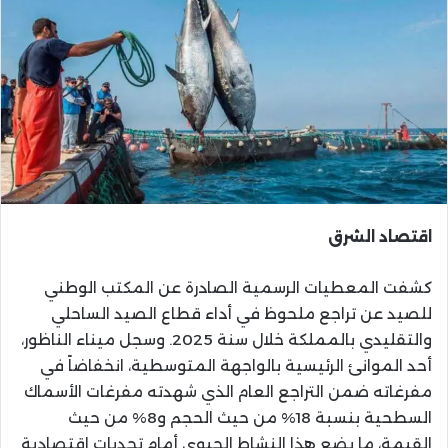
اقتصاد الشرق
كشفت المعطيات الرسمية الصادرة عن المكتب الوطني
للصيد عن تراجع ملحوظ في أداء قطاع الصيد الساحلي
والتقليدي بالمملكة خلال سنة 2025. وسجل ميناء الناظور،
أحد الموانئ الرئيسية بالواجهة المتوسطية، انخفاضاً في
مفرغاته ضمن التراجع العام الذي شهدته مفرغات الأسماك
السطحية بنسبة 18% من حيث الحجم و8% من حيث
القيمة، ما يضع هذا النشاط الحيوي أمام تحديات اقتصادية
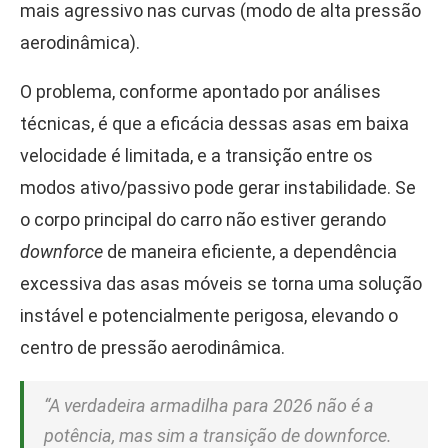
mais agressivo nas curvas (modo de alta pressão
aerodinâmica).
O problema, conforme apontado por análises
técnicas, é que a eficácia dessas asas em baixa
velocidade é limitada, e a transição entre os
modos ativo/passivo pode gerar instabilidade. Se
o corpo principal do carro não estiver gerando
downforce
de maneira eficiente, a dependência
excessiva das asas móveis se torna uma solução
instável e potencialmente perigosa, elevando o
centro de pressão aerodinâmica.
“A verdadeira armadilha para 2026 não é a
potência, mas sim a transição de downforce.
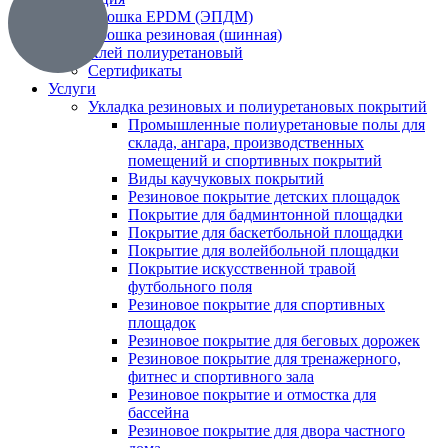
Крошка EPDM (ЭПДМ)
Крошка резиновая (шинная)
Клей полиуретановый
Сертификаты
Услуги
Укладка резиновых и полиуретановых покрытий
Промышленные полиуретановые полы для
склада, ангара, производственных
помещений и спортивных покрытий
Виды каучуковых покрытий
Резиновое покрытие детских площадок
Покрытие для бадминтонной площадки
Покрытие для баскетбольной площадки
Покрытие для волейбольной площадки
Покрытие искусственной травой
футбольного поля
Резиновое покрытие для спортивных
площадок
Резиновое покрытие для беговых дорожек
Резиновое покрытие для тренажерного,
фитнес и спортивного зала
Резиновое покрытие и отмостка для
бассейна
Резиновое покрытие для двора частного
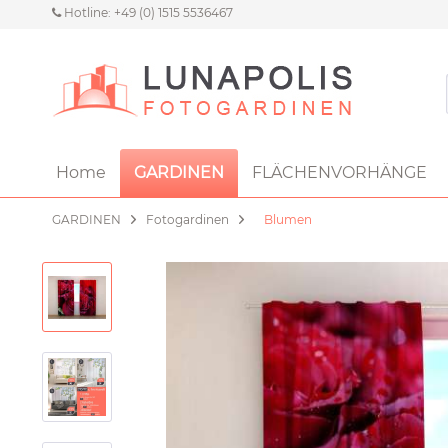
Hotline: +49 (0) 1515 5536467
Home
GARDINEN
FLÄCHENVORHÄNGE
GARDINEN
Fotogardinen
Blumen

────────────────

### Exercise instructions:
Please write out the text from every item above, word for word with the same line breaks, and leave the pictures out.

### Task solution:
اقتصاد الشرق
كشفت المعطيات الرسمية الصادرة عن المكتب الوطني
للصيد عن تراجع ملحوظ في أداء قطاع الصيد الساحلي
والتقليدي بالمملكة خلال سنة 2025. وسجل ميناء الناظور،
أحد الموانئ الرئيسية بالواجهة المتوسطية، انخفاضاً في
مفرغاته ضمن التراجع العام الذي شهدته مفرغات الأسماك
السطحية بنسبة 18% من حيث الحجم و8% من حيث
القيمة، ما يضع هذا النشاط الحيوي أمام تحديات اقتصادية
mais agressivo nas curvas (modo de alta pressão
aerodinâmica).
O problema, conforme apontado por análises
técnicas, é que a eficácia dessas asas em baixa
velocidade é limitada, e a transição entre os
modos ativo/passivo pode gerar instabilidade. Se
o corpo principal do carro não estiver gerando
downforce
de maneira eficiente, a dependência
excessiva das asas móveis se torna uma solução
instável e potencialmente perigosa, elevando o
centro de pressão aerodinâmica.
“A verdadeira armadilha para 2026 não é a
potência, mas sim a transição de downforce.
Крошка EPDM (ЭПДМ)
Крошка резиновая (шинная)
Клей полиуретановый
Сертификаты
Услуги
Укладка резиновых и полиуретановых покрытий
Промышленные полиуретановые полы для
склада, ангара, производственных
помещений и спортивных покрытий
Виды каучуковых покрытий
Резиновое покрытие детских площадок
Покрытие для бадминтонной площадки
Покрытие для баскетбольной площадки
Покрытие для волейбольной площадки
Покрытие искусственной травой
футбольного поля
Резиновое покрытие для спортивных
площадок
Резиновое покрытие для беговых дорожек
Резиновое покрытие для тренажерного,
фитнес и спортивного зала
Резиновое покрытие и отмостка для
бассейна
Резиновое покрытие для двора частного
Hotline: +49 (0) 1515 5536467
Home
GARDINEN
FLÄCHENVORHÄNGE
GARDINEN
Fotogardinen
Blumen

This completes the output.